▶ _Records shown_
◆ ◆ ◆ ◆

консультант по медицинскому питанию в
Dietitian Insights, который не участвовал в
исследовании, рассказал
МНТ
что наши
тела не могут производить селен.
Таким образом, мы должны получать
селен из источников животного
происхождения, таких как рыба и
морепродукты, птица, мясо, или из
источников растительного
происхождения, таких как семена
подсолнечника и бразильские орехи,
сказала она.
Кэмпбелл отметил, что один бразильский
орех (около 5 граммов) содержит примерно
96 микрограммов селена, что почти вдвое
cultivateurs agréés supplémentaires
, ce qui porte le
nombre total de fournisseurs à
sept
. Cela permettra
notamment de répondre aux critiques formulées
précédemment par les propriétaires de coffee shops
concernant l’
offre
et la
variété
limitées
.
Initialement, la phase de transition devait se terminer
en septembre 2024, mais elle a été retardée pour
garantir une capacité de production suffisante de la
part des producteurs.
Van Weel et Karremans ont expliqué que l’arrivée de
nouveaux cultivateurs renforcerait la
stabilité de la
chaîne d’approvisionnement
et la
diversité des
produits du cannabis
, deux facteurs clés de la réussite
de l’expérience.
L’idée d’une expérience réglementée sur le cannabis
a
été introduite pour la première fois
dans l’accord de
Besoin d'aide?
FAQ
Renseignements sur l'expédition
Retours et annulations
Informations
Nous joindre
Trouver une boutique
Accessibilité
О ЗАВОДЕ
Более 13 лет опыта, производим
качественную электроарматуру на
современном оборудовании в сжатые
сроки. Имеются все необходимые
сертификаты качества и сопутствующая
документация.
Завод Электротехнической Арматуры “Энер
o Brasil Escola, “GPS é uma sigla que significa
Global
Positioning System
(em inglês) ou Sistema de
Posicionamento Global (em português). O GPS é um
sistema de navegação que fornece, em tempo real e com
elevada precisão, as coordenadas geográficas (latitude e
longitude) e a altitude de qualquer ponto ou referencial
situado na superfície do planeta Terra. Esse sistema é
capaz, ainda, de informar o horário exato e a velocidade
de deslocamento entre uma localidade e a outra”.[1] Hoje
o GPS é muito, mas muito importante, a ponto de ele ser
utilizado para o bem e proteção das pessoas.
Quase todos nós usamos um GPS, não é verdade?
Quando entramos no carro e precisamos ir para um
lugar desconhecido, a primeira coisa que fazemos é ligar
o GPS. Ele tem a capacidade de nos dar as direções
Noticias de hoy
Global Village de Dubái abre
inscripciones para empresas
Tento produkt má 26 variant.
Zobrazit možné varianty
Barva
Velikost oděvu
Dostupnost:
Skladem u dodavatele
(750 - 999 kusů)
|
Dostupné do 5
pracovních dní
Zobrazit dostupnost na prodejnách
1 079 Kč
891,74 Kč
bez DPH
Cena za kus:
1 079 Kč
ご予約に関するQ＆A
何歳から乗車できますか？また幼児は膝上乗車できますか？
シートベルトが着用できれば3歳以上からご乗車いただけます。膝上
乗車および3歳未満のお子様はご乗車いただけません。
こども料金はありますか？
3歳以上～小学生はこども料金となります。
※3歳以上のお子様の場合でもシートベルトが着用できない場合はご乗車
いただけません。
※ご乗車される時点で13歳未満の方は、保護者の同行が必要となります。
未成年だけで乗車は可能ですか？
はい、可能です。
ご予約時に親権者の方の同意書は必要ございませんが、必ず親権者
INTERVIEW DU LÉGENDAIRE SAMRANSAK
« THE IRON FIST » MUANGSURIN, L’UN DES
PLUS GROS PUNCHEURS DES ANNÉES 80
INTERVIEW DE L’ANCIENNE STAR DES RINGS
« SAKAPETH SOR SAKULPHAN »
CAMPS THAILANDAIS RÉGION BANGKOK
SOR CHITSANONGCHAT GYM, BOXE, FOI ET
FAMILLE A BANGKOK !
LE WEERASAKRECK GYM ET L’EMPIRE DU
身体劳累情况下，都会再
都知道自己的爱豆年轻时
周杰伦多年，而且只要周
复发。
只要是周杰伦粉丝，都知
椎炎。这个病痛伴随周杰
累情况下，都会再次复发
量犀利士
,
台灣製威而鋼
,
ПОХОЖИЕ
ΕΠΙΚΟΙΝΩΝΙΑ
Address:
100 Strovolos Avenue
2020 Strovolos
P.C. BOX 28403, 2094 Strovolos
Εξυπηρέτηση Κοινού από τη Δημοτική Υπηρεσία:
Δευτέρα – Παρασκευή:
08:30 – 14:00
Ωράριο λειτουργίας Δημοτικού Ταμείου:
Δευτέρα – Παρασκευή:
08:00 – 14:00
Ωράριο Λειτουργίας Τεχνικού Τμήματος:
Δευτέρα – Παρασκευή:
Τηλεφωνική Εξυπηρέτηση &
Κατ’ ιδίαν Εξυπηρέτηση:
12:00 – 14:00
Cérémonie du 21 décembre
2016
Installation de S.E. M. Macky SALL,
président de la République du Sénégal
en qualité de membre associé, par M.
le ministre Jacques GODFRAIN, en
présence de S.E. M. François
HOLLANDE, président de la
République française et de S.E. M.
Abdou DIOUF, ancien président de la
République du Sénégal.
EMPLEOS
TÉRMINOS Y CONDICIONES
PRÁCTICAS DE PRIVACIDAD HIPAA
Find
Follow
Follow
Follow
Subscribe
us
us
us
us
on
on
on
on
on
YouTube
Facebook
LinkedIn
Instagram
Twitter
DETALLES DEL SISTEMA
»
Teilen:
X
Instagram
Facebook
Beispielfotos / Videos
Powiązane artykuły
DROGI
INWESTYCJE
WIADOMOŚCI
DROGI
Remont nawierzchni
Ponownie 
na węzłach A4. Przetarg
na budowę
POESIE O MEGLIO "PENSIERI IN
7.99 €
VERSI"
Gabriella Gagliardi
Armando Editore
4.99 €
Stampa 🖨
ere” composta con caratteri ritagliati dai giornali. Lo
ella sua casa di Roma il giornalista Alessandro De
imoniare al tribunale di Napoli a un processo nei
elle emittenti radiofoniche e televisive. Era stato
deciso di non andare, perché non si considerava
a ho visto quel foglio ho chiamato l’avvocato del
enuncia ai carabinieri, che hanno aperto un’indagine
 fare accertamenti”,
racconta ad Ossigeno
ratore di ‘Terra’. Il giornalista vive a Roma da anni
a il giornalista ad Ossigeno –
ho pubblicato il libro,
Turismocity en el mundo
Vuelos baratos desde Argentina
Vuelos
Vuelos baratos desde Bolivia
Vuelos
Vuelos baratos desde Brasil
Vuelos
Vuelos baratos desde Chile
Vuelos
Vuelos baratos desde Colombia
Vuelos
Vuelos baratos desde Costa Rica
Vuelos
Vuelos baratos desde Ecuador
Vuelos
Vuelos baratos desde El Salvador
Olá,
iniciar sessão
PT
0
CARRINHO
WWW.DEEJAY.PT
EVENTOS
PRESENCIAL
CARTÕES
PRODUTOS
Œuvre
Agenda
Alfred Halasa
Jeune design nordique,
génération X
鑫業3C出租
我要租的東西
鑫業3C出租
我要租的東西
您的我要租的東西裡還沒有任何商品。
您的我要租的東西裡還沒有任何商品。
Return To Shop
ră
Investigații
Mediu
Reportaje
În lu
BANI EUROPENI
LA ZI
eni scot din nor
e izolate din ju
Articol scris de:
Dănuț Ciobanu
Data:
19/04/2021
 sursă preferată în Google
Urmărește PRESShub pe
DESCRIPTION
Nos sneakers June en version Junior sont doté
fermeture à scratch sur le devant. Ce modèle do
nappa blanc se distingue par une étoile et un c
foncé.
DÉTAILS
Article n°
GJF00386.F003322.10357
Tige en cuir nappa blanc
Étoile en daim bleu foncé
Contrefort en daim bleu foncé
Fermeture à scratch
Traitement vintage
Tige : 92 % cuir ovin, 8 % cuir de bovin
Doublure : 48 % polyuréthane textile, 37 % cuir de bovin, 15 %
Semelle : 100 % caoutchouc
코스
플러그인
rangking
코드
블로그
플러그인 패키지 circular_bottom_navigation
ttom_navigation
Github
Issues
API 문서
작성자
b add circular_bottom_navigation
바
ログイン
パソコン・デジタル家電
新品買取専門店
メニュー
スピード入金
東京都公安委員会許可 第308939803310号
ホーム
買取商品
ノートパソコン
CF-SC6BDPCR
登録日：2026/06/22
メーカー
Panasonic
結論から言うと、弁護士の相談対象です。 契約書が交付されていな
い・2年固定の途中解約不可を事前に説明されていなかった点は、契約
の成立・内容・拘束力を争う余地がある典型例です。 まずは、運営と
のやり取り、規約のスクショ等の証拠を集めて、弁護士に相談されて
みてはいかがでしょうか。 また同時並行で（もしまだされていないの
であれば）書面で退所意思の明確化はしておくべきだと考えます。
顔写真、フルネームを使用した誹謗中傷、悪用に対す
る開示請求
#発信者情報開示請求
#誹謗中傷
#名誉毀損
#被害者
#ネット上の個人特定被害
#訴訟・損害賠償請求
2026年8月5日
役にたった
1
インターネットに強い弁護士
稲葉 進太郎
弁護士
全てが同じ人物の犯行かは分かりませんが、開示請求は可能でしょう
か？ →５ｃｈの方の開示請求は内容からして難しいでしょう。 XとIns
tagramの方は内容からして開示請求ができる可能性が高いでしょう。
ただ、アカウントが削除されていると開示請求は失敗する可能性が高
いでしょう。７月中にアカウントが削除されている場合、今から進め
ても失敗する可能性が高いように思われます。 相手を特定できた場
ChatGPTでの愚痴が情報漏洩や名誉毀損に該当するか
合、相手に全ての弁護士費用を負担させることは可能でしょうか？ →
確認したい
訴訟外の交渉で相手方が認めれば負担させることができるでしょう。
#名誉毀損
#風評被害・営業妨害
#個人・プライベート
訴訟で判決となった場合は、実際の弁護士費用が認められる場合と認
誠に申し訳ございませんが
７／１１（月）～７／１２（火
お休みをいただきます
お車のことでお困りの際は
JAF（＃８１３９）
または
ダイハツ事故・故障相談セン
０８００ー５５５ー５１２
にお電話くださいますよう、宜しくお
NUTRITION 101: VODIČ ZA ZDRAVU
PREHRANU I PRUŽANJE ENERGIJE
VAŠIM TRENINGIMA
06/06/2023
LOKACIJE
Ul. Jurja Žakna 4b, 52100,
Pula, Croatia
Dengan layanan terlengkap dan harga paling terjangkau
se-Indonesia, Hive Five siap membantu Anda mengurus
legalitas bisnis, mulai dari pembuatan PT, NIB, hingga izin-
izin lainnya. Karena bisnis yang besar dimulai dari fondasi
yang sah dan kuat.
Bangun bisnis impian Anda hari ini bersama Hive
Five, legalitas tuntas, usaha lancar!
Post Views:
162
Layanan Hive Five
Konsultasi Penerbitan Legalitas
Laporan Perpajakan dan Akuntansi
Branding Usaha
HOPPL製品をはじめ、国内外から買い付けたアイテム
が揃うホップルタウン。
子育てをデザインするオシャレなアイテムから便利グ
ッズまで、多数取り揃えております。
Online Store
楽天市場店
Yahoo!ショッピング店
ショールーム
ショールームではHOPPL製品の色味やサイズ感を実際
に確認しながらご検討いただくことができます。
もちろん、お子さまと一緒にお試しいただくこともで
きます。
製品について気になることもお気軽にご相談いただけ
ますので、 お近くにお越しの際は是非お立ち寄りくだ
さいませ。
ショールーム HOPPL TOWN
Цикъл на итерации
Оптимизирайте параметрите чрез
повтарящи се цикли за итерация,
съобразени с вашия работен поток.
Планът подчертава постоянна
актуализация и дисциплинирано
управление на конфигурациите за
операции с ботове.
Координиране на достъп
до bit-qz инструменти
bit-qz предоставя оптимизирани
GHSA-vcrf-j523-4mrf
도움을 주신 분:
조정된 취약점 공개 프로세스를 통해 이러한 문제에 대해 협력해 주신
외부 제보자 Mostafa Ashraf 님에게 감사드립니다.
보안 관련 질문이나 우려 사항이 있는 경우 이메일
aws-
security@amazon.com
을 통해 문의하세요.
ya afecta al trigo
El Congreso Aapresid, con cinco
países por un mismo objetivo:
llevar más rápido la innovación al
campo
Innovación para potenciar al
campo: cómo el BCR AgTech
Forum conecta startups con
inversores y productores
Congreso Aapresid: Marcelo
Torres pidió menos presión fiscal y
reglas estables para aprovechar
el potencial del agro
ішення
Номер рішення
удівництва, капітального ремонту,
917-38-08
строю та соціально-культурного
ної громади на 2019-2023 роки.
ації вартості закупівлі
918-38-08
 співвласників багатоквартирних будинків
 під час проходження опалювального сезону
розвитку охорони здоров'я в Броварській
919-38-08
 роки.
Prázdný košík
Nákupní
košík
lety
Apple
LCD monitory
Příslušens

◆ ◆ ◆ ◆

▶ _What is expected_
Starting at the line above that contains "訴訟で判決となった場合は、実際の弁護士費用が認められる場合と認", write out each line exactly until the line that contains "Konsultasi Penerbitan Legalitas" has been written, and stop there.

▶ _Your response_
訴訟で判決となった場合は、実際の弁護士費用が認められる場合と認
誠に申し訳ございませんが
７／１１（月）～７／１２（火
お休みをいただきます
お車のことでお困りの際は
JAF（＃８１３９）
または
ダイハツ事故・故障相談セン
０８００ー５５５ー５１２
にお電話くださいますよう、宜しくお
NUTRITION 101: VODIČ ZA ZDRAVU
PREHRANU I PRUŽANJE ENERGIJE
VAŠIM TRENINGIMA
06/06/2023
LOKACIJE
Ul. Jurja Žakna 4b, 52100,
Pula, Croatia
Dengan layanan terlengkap dan harga paling terjangkau
se-Indonesia, Hive Five siap membantu Anda mengurus
legalitas bisnis, mulai dari pembuatan PT, NIB, hingga izin-
izin lainnya. Karena bisnis yang besar dimulai dari fondasi
yang sah dan kuat.
Bangun bisnis impian Anda hari ini bersama Hive
Five, legalitas tuntas, usaha lancar!
Post Views:
162
Layanan Hive Five
Konsultasi Penerbitan Legalitas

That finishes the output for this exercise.